**Exercise task**
Swap "phylum" for "division" in the part of the material that opens with the line containing "scientific name: Banksia marginata" and closes with the last line of the material, and give only that part, with everything else unchanged.

Begin Record extracts

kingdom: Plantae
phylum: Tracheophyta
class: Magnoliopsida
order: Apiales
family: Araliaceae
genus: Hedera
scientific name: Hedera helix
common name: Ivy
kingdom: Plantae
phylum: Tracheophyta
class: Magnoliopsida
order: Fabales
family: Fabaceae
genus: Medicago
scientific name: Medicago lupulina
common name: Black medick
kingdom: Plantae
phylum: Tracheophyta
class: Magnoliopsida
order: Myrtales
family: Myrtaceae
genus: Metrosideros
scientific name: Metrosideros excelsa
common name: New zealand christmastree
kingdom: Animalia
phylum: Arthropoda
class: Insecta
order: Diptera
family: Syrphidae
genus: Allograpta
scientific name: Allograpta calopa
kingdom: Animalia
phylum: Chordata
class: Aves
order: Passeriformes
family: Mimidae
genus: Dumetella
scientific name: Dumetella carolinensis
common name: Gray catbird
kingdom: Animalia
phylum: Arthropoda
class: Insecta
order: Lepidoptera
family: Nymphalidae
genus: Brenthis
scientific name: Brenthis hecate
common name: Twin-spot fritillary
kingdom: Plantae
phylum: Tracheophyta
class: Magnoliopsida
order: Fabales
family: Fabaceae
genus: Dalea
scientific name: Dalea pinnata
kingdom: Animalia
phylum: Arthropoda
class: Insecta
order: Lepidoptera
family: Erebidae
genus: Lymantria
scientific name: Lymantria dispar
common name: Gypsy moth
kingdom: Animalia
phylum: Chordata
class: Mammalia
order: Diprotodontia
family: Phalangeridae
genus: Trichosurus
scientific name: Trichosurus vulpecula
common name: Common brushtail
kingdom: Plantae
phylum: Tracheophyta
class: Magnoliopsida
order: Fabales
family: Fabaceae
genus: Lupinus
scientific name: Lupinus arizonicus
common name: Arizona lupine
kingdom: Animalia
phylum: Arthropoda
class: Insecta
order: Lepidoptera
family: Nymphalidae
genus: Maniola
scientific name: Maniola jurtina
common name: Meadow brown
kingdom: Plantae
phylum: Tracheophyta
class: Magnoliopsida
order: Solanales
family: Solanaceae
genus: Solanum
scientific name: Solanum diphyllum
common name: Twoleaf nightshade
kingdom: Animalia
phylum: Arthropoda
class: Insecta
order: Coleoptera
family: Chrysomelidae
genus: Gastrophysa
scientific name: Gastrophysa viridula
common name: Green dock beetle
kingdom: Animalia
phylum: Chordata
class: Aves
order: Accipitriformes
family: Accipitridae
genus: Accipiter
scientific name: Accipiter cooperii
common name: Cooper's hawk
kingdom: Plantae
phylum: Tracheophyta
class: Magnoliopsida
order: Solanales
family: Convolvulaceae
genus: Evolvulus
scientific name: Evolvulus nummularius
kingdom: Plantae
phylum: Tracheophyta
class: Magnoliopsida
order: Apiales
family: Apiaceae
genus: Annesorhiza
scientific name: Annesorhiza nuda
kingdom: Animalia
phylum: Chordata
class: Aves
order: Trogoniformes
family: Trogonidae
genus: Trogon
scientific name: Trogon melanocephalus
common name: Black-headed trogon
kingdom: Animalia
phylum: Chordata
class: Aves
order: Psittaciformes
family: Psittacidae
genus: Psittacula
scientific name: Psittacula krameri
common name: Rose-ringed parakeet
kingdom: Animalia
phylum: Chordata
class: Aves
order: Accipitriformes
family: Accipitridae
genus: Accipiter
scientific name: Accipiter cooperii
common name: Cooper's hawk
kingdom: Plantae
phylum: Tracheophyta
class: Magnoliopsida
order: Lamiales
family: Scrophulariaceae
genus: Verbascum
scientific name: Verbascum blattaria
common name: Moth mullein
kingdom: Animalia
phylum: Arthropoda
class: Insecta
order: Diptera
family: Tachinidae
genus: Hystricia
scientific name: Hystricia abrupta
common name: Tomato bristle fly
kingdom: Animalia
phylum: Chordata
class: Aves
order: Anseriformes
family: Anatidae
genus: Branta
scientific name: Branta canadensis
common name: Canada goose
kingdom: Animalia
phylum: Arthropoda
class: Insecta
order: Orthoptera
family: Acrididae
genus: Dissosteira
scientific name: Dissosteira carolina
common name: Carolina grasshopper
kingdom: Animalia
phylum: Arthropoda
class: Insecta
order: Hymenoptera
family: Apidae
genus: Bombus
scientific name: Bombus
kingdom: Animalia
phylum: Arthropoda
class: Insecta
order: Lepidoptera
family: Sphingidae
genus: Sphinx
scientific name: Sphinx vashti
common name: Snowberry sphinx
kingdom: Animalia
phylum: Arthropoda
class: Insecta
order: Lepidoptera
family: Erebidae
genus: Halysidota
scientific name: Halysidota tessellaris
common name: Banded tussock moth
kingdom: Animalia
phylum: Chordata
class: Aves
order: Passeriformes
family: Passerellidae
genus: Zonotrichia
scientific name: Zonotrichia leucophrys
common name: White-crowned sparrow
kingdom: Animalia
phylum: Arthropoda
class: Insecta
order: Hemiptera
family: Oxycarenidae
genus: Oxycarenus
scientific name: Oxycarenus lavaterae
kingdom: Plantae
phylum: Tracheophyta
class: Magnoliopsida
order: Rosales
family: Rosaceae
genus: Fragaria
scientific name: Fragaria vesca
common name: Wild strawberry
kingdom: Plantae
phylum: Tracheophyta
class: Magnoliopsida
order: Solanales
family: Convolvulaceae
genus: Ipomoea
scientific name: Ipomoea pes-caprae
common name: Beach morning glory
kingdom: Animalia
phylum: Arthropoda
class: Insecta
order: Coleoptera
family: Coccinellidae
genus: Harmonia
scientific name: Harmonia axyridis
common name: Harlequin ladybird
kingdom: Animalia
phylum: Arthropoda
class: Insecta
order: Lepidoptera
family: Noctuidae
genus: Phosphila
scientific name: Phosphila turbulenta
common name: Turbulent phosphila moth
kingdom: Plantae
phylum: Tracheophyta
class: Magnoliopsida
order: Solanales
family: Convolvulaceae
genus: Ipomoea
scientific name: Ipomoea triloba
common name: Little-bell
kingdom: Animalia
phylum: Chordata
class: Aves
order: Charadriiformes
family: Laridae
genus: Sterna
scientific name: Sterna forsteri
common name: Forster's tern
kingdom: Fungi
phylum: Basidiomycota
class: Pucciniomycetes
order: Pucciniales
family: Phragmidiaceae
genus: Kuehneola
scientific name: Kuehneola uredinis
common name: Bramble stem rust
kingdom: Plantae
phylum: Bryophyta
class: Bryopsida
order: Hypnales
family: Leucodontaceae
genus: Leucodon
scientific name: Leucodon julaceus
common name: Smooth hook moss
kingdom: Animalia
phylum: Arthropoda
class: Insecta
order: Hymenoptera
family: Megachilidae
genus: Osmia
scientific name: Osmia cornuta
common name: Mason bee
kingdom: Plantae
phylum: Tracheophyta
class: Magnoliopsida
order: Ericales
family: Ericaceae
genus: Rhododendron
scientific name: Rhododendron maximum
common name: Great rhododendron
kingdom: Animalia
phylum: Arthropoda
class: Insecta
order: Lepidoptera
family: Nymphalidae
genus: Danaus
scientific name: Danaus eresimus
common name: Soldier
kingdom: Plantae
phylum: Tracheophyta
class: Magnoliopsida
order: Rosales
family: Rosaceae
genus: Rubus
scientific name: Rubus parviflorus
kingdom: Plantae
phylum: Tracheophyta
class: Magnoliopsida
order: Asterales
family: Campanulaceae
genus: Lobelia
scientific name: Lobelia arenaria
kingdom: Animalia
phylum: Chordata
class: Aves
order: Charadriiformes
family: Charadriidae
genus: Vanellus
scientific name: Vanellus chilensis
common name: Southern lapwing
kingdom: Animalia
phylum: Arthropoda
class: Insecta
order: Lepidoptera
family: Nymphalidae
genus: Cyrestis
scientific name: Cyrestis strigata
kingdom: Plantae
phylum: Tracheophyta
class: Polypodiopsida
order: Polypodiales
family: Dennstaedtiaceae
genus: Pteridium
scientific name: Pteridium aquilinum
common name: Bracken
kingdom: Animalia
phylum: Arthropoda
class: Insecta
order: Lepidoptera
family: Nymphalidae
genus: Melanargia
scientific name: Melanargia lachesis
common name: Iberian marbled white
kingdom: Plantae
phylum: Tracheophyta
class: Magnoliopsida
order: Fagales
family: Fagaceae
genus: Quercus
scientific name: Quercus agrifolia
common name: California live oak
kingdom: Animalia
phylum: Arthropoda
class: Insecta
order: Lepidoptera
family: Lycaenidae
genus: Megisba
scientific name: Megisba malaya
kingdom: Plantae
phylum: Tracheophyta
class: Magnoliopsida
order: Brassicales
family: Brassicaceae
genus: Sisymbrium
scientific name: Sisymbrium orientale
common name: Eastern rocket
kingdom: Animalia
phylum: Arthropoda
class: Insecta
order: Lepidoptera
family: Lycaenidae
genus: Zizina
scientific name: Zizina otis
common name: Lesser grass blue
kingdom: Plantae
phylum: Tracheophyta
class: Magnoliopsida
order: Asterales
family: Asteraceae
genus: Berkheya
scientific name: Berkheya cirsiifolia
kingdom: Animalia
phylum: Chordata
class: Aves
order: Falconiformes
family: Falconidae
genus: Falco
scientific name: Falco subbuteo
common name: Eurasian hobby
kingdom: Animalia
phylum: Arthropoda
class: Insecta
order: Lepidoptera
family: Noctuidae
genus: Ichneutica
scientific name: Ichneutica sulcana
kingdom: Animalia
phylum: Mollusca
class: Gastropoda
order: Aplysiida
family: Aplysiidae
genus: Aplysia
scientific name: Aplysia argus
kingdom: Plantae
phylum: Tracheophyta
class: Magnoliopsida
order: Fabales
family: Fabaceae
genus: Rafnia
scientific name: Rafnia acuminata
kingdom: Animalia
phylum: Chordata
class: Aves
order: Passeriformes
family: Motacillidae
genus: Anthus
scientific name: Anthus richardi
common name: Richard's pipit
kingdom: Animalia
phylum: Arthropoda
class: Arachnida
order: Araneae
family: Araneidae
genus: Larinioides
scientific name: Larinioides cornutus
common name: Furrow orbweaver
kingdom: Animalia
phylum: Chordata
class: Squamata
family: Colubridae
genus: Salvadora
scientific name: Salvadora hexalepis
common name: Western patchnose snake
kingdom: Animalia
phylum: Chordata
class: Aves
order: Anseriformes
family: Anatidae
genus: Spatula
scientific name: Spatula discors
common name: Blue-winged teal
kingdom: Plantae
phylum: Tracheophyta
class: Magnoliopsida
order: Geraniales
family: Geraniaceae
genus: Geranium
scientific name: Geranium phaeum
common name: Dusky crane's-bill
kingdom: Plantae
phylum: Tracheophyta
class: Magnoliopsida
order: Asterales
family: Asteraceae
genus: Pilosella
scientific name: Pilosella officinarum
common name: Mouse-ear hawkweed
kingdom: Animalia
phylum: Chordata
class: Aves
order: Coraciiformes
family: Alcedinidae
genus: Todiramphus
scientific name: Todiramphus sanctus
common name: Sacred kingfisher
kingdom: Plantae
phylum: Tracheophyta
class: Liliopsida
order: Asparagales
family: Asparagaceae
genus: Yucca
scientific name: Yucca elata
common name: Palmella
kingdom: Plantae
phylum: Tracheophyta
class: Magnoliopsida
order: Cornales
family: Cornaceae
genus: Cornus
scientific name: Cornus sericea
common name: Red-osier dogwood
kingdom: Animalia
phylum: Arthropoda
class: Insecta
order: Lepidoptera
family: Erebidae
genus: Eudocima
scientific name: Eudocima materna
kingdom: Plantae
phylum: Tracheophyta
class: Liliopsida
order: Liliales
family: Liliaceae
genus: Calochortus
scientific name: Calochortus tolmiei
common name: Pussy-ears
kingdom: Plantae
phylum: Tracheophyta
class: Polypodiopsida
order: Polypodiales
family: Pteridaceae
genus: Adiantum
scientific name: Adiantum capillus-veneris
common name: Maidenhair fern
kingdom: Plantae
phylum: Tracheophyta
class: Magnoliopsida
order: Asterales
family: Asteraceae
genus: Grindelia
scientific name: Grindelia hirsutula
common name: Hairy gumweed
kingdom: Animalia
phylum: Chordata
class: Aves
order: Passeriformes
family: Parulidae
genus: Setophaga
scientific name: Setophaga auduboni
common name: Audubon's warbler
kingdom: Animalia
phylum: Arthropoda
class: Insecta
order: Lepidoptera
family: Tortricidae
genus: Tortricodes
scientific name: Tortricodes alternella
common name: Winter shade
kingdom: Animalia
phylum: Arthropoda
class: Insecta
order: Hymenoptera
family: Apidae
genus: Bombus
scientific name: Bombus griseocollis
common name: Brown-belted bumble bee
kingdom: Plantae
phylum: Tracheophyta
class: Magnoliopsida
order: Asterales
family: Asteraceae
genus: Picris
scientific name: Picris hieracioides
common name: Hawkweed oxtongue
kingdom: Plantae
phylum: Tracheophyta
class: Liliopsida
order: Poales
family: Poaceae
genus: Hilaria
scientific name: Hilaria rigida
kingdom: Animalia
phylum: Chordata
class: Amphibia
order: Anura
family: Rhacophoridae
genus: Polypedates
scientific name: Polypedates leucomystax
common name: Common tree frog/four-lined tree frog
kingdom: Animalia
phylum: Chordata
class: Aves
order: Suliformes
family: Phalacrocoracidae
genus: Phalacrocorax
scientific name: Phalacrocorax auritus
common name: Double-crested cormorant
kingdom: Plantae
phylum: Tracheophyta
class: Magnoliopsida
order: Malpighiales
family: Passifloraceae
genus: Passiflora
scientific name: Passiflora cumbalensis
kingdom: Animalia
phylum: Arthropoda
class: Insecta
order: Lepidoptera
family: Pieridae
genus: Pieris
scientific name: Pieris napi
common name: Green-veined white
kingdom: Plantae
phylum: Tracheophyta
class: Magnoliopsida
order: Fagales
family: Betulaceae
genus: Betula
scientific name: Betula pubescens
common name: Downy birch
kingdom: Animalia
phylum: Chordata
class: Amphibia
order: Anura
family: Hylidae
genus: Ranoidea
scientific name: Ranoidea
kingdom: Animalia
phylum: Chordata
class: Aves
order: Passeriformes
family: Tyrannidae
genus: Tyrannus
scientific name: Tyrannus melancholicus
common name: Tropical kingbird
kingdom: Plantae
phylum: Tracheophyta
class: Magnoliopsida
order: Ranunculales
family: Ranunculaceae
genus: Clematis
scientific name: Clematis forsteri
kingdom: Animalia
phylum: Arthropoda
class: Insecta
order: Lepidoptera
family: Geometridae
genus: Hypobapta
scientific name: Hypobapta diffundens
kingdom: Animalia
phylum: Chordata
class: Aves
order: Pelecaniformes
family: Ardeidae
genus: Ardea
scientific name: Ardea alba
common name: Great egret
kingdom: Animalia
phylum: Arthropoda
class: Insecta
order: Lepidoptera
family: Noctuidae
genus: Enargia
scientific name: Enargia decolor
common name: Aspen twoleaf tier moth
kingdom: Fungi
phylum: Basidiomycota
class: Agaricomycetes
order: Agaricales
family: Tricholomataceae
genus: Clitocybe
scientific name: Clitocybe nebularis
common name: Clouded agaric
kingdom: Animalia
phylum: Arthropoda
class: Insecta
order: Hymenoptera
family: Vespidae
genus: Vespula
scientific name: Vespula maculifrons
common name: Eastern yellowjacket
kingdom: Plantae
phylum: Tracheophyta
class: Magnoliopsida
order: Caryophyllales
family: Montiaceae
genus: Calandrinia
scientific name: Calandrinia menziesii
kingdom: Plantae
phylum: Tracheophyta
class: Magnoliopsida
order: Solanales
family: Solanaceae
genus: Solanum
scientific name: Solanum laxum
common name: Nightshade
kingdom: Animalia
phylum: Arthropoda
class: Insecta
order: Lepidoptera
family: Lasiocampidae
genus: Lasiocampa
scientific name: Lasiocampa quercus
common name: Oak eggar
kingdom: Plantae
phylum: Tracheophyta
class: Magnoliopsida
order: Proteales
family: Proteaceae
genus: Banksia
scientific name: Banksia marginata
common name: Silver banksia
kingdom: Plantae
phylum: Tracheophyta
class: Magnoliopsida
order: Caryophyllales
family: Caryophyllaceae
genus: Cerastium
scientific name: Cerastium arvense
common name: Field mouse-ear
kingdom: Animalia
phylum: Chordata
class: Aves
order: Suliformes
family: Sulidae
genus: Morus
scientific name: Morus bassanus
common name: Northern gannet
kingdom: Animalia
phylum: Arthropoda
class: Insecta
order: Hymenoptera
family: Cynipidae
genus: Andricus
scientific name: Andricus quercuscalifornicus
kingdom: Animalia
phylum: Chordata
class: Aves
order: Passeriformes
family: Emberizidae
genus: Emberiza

End Record extracts

**Expected answer**
scientific name: Banksia marginata
common name: Silver banksia
kingdom: Plantae
division: Tracheophyta
class: Magnoliopsida
order: Caryophyllales
family: Caryophyllaceae
genus: Cerastium
scientific name: Cerastium arvense
common name: Field mouse-ear
kingdom: Animalia
division: Chordata
class: Aves
order: Suliformes
family: Sulidae
genus: Morus
scientific name: Morus bassanus
common name: Northern gannet
kingdom: Animalia
division: Arthropoda
class: Insecta
order: Hymenoptera
family: Cynipidae
genus: Andricus
scientific name: Andricus quercuscalifornicus
kingdom: Animalia
division: Chordata
class: Aves
order: Passeriformes
family: Emberizidae
genus: Emberiza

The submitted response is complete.